Publication Only: Acute myeloid leukemia - Biology & translational research
As driver gene fusions that cause hematological malignancy continues to be discovered, appropriate detection methods are needed to diagnose it. Although the conventional multiplex RT-PCR method showed high sensitivity and specificity, there was a limitation in detecting various newly discovered fusion transcripts. Recently, the next-generation sequencing (NGS) method introduced into clinical laboratories has been successfully applied to DNA sequencing, while RNA sequencing (RNA-Seq) have not yet been widely used. This is because of the concerns about sensitivity and specificity, although RNA-Seq based test have the advantage of being able to detect various novel fusion transcripts.

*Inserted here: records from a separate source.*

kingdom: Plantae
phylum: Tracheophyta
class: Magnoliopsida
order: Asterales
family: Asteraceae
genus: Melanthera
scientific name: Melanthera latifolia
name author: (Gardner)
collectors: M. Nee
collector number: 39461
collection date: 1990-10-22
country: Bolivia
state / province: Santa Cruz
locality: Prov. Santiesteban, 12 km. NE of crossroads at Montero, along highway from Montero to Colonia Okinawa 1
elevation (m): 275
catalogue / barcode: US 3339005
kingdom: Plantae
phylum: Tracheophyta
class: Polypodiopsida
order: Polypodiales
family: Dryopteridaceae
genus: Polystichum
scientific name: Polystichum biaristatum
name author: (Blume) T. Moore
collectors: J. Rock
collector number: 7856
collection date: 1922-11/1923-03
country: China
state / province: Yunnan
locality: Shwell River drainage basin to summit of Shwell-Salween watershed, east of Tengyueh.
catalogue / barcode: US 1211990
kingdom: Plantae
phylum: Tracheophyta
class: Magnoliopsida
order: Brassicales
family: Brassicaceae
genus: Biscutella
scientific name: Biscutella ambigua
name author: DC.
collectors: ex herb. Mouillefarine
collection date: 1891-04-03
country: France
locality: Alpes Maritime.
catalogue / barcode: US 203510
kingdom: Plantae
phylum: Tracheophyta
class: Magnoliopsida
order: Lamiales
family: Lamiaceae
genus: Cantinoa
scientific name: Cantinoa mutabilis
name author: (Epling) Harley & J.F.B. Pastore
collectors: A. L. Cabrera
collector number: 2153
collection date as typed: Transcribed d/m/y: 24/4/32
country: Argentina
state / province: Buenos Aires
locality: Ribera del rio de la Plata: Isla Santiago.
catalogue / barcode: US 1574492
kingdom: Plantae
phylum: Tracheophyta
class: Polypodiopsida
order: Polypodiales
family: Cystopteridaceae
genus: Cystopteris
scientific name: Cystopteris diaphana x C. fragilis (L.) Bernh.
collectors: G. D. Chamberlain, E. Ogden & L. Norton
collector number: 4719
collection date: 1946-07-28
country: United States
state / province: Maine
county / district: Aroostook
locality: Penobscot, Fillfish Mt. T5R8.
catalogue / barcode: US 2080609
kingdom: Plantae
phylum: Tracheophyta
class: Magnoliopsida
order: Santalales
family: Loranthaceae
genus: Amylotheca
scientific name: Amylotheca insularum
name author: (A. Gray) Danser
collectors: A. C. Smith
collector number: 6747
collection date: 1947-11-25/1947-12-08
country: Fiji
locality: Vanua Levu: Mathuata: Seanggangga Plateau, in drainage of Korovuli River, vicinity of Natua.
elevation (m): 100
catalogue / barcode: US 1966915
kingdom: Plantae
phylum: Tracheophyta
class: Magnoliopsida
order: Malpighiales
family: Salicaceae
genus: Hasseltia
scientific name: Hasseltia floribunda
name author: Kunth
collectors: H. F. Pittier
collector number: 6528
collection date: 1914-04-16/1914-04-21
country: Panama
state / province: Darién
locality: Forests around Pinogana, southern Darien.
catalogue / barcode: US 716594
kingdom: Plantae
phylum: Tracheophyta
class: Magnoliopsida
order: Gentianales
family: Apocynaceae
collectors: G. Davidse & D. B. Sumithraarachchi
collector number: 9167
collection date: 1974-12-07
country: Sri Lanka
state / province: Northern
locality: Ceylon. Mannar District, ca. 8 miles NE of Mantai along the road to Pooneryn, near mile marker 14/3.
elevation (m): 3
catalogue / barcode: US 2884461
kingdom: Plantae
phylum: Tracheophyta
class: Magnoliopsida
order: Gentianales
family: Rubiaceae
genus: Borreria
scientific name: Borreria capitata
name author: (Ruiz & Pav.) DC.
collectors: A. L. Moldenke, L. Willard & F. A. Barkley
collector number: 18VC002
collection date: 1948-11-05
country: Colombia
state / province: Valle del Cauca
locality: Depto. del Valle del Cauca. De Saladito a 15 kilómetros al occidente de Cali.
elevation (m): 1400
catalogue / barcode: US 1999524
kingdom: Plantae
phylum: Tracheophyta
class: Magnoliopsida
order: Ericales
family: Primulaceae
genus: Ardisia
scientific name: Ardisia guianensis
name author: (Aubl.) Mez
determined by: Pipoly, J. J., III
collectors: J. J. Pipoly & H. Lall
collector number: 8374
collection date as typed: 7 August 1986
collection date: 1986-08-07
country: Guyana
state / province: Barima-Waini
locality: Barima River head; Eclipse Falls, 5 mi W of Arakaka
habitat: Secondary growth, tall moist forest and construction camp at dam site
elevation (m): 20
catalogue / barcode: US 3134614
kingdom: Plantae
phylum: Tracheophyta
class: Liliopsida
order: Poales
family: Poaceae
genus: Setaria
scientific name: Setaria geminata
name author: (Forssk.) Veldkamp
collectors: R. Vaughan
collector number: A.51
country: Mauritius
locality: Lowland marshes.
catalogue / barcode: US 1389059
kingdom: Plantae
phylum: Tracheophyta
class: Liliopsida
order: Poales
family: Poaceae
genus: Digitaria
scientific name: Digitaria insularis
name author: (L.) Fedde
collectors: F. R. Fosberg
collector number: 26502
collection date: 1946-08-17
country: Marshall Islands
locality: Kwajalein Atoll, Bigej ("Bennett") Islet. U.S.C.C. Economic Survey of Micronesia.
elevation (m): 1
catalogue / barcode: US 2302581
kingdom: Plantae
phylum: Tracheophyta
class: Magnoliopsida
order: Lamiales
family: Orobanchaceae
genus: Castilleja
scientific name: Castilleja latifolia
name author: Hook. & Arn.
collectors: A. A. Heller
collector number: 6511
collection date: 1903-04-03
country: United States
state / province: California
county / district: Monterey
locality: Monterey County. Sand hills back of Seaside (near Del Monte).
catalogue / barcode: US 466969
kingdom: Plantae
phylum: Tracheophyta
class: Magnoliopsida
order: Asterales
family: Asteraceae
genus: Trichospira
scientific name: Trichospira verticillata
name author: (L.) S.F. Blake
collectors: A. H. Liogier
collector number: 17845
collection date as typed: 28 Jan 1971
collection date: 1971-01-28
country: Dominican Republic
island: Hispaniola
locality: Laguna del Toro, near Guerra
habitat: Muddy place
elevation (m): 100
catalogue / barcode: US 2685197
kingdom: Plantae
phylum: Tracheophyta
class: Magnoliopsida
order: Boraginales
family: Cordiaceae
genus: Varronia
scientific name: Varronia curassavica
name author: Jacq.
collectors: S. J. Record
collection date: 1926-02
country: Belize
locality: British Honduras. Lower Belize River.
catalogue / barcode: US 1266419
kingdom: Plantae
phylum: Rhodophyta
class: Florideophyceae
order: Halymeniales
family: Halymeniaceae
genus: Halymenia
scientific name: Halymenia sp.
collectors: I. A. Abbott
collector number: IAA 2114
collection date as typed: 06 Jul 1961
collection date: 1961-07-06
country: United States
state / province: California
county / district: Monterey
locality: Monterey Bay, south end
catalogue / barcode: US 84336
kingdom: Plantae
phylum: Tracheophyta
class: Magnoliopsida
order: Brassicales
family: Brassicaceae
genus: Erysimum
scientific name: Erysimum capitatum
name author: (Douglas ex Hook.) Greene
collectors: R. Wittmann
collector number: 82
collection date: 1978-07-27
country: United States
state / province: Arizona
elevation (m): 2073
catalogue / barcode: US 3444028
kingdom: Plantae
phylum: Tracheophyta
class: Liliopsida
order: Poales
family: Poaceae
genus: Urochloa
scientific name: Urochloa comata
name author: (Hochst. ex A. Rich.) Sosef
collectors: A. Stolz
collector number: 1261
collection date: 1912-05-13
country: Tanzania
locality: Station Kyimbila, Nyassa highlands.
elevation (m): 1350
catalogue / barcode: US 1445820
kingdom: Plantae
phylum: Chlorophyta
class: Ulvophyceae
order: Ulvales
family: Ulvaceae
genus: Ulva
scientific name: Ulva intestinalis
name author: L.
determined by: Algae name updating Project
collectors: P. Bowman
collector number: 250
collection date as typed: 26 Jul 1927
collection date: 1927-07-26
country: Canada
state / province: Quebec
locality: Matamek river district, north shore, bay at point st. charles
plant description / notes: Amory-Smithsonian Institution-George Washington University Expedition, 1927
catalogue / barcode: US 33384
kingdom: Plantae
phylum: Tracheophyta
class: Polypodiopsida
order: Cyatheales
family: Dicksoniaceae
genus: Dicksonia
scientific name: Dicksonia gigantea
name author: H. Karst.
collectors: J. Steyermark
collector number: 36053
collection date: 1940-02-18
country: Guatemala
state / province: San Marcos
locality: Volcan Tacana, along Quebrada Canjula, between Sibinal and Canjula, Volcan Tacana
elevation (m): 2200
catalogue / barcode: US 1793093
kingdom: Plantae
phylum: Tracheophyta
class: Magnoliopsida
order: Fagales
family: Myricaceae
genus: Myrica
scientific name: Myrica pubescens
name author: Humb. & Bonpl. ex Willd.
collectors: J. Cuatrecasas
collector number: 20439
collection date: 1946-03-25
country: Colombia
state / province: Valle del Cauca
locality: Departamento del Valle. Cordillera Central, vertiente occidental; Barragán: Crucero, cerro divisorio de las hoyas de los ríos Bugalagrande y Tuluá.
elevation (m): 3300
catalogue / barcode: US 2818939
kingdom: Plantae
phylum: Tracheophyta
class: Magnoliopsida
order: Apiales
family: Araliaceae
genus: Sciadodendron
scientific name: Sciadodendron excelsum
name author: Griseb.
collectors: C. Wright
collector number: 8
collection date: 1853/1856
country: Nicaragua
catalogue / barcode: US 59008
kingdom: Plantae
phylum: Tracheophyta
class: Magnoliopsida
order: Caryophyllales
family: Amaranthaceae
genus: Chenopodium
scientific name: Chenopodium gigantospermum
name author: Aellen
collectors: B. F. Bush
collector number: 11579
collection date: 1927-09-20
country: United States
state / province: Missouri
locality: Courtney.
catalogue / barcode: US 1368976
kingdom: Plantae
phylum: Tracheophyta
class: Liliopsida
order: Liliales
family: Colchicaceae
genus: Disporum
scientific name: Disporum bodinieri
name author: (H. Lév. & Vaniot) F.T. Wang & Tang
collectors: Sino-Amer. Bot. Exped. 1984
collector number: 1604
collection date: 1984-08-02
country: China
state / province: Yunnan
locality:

The aim of this study was to develop an optimized fusion transcript detection method that can accurately detect clinically important pathogenic gene fusions and minimize false positive results by analyzing RNA-Seq results in various hematological malignancies.
RNA-Seq was performed in 11 patients with hematologic malignancies (4 AML, 2 APL, 2 ALL, and 3 CML) diagnosed at Chonnam National University Hwasun Hospital, using RNA samples extracted from bone marrow aspirates at the diagnosis. Library were prepared with 1 ug of total RNA for each sample by TruSeq mRNA Sample Prep kit (Illumina, San Diego, USA). Indexed libraries were sequenced using HiSeq2500 platform (Illumina). The data obtained from the sequencing was analyzed using STAR-Fusion (v1.2.0) and the final pathogenic fusion transcripts were selected by applying the filtering algorithm developed in this study.
A total of 12594 fusion transcripts were detected from RNA-Seq results in 11 subjects, which was 1144.9 per patient. An average of 1.8 final pathogenic fusion transcripts were detected per sample using the optimized filtering algorithm from step 1 to step 4 (fig. 1). The results were consistent with those of conventional multiplex RT-PCR. The analytical performances of the RNA-Seq assay for pathogenic fusion detection were a sensitivity of 100% and a specificity of 99.98%. Though the clinical significance was not clear, the presence of five novel fusion transcripts has been demonstrated by direct sequencing.
By applying the filtering algorithm developed in this study, it was possible to find all the pathogenic fusion transcripts with the sensitivity and specificity comparable to the conventional multiplex RT-PCR method. Using RNA-Seq, it is possible to identify the exact nucleotide sequence of the fusion transcript and to predict the amino acid sequence of the fusion protein. Therefore RNA-Seq can be used to establish accurate targets for diagnosis, treatment, and prognosis, and this will open new horizons for future diagnosis and treatment of hematologic malignancies.